Least Squares as a Maximum Likelihood estimator

Great Video, Ben! For all of those who are still wondering what ML actually does and why we observe an identical result for the Least-Squares estimator, I would like to give a short intuition: For every unknown parameter (i.e. the mean of a distribution or the least-squares estimator), ML literally "maximizes" the likelihood of observing your actual data with respect to your unknown parameter, given an assumed distribution. In the context of Least-Square estimation, we assume the errors (not the residuals) to follow a normal distrubution with zero-mean. Hence, ML finds the least-squares estimator (recall that the errors are just a function the least-square estimator) which maximizes the likelihood of observing an error distribution which mean is 0.
Note : Errors are never observed, solely the residuals . Hence, for any inferential calculations, errors must be estimated in a second step.

lhansa

Thanks so much for all the videos. They really help to build the intuition before reading the technical textbook

linhphan

Thank you, Ben! You are the best teacher I`ve ever had. Because of you I am teaching econometrics in R for portuguese speakers

programacaosimples

Hi, why is the (x-mi)^2 part of the pdf replaced with (y_i - beta * x_i)^2?
I mean the formula around ~ 2:25 in the video.

robertzimny

Hi Ben, thanks for the great videos they're a great help.
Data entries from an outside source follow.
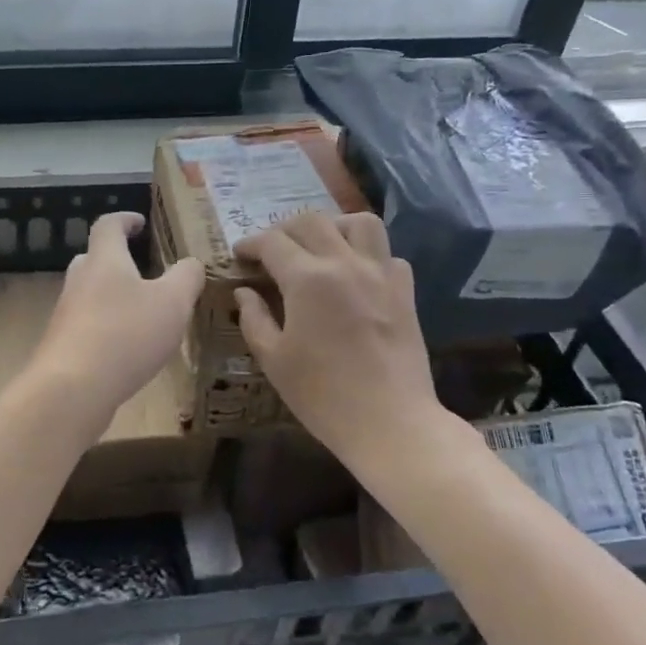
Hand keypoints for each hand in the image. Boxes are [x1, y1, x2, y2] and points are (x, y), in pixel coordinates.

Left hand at [27, 212, 203, 429]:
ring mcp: (67, 315)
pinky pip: (87, 326)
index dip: (124, 219)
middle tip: (142, 269)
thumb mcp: (172, 303)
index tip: (140, 222)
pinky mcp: (63, 347)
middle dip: (116, 260)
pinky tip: (126, 349)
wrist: (72, 390)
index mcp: (105, 260)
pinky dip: (106, 328)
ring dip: (113, 297)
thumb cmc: (126, 334)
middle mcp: (80, 281)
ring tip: (142, 313)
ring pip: (90, 294)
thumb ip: (187, 278)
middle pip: (94, 259)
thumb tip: (192, 263)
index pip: (108, 225)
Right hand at [233, 213, 439, 463]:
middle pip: (311, 222)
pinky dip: (368, 254)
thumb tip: (244, 292)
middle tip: (271, 252)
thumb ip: (255, 318)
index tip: (240, 255)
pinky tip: (355, 274)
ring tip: (319, 247)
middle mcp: (345, 263)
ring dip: (333, 226)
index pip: (272, 242)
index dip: (251, 244)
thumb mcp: (273, 360)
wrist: (390, 423)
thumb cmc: (323, 396)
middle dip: (284, 230)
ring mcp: (380, 273)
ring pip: (358, 222)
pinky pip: (387, 253)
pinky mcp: (405, 290)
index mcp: (308, 279)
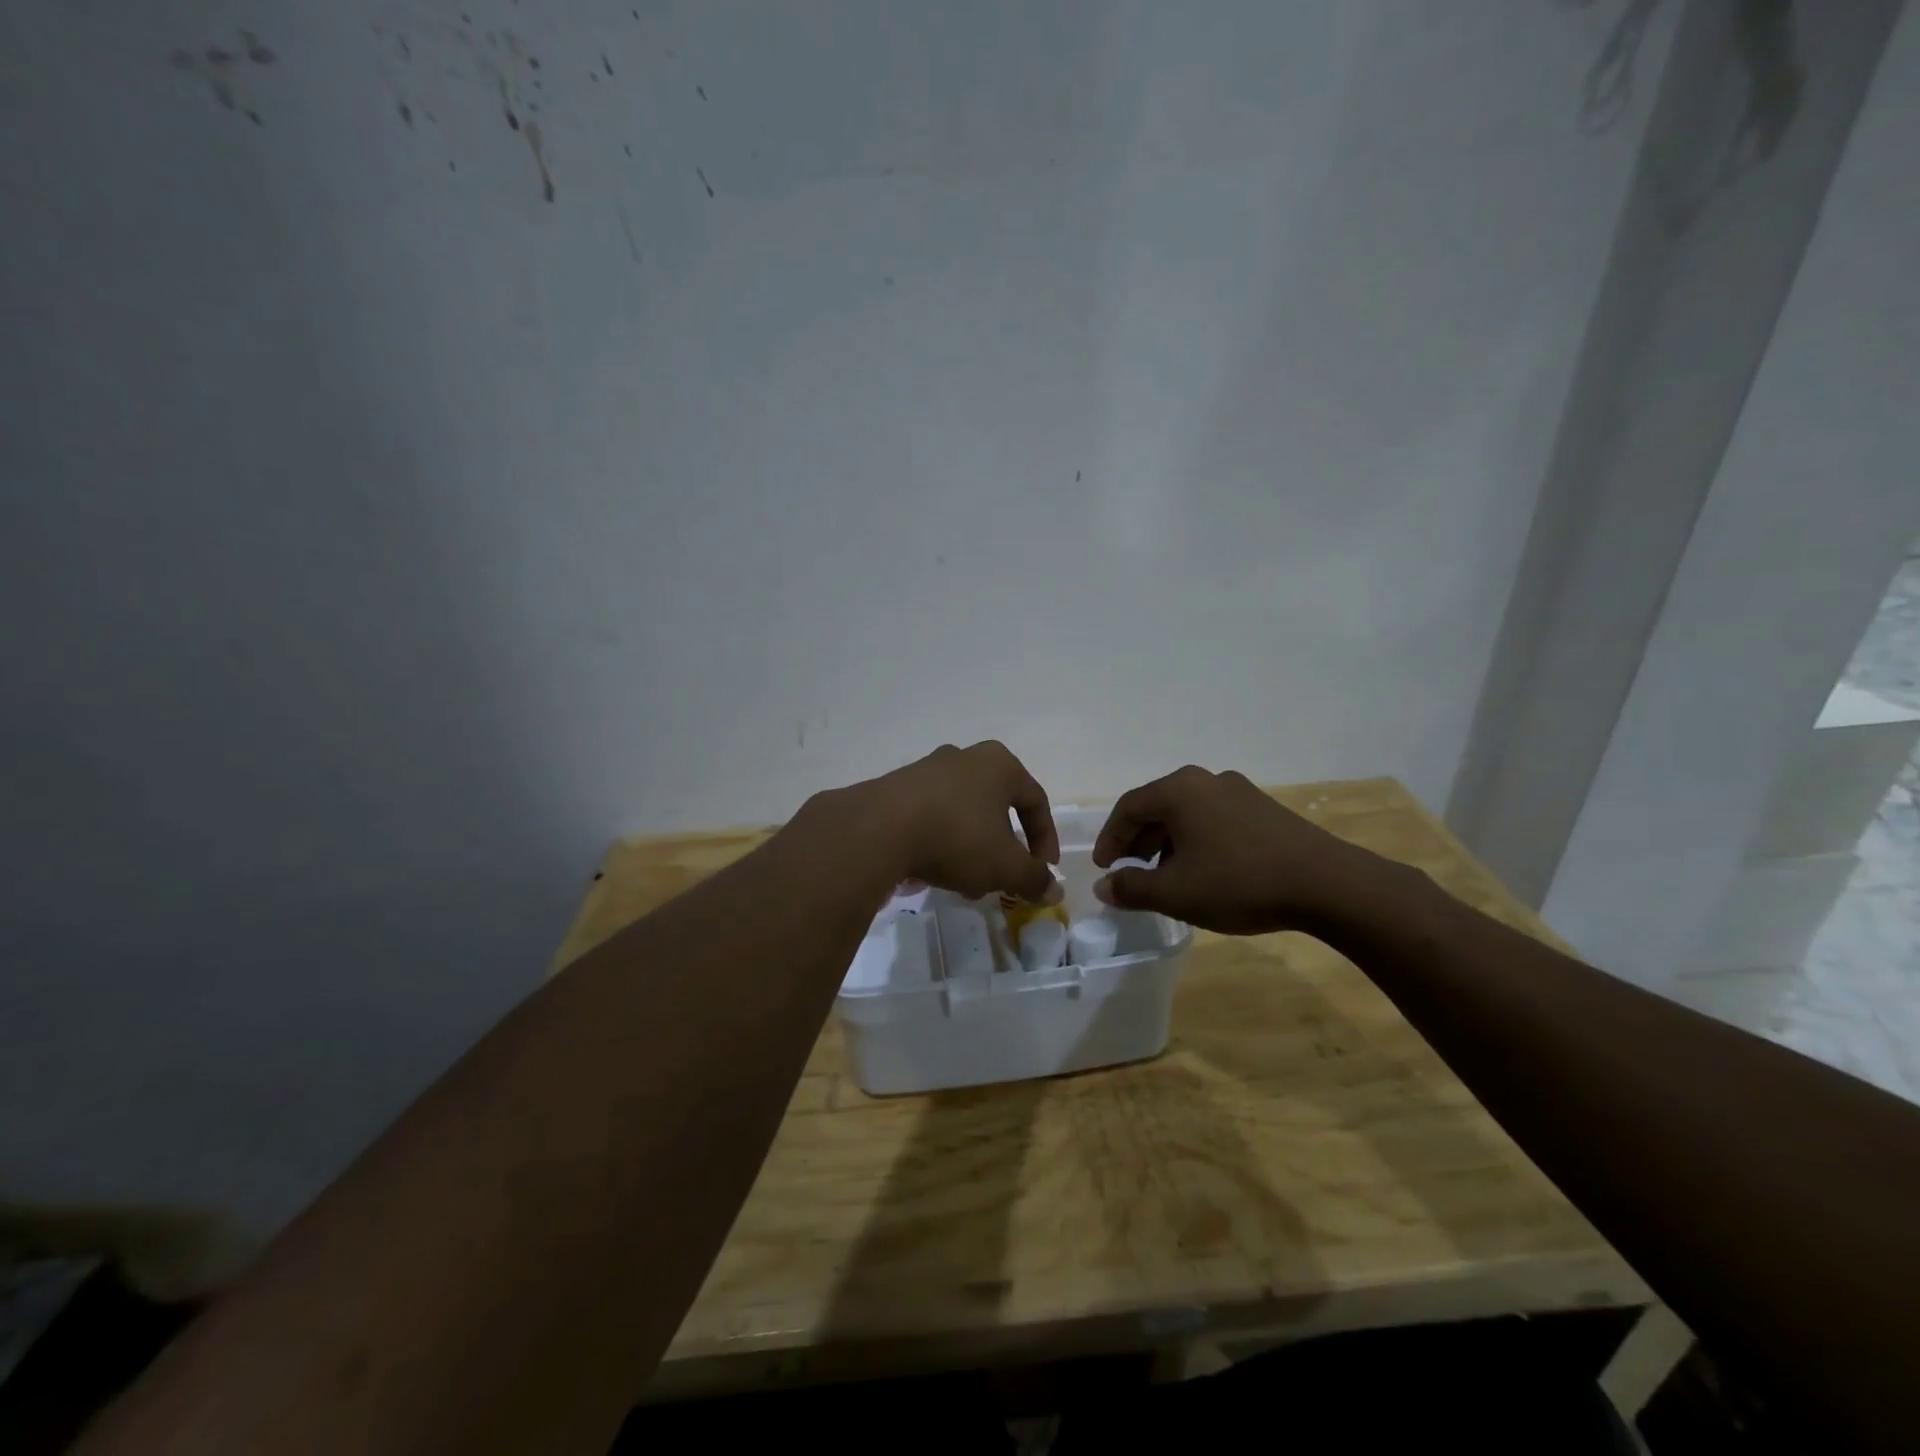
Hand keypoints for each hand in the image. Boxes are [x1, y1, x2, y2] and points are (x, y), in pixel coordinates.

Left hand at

Could you point me to some material where I can find a similar derivation for the linear regression model which includes B0 (intercept)? I guess your video should be the exact same derivation until the derivative part (chain rule)? Many thanks again.

tighthead

Hello ben, love your videos, graduating without them would probably be much harder. Just two things that I think might be wrong (hopefully this will save some confusion for the other viewers):
1) at 3:28 you say "to the power N" but you write a 2 instead.
2) what you write at 2:06 is the distribution of y_i~N(x_i*B, sigma), not x_i

mariodamianorusso

Awesome and great teaching skill you have, Thank you so much.

deepaknandwani

At 3:19, why the product of the probability not equals zero? The probability of exactly one value in a pdf is zero. The product of many zeros is zero? The likelihood function will always give you zero? I think it makes sense for discrete probability. How does the likelihood formula make sense for continuous random variable?

bluejimmy

how can you manage to simplify all the crucial stats material this much where professors who teach the graduate degrees are absolute unable to do so

mehradghazanfaryan

Thank you this was exactly what I was wondering about. This link is not that commonly explained. If you just want that confirmation and know all of the math already just watch 7:15

developandplay

Awesome video, very helpful!!! THANK YOU!!!

crossvalidation

Hi Ben thank you so much for the video...

mosessiphegaba

Sir have u uploaded related to Baysian Estimator Your videos are just awesom

muhammadseyab

Hi thanks for the video.. I have an clarification'
shouldn't be the likelihood function L=f(yi | beta, sigma)=gassian distribution ( instead of Xi)

manojnagendiran

very good explanation thank you so much

goncausta

Hi Ben, first off love your videos. Just wanted to know how did you get the likelihood function in the beginning.

stefandindayal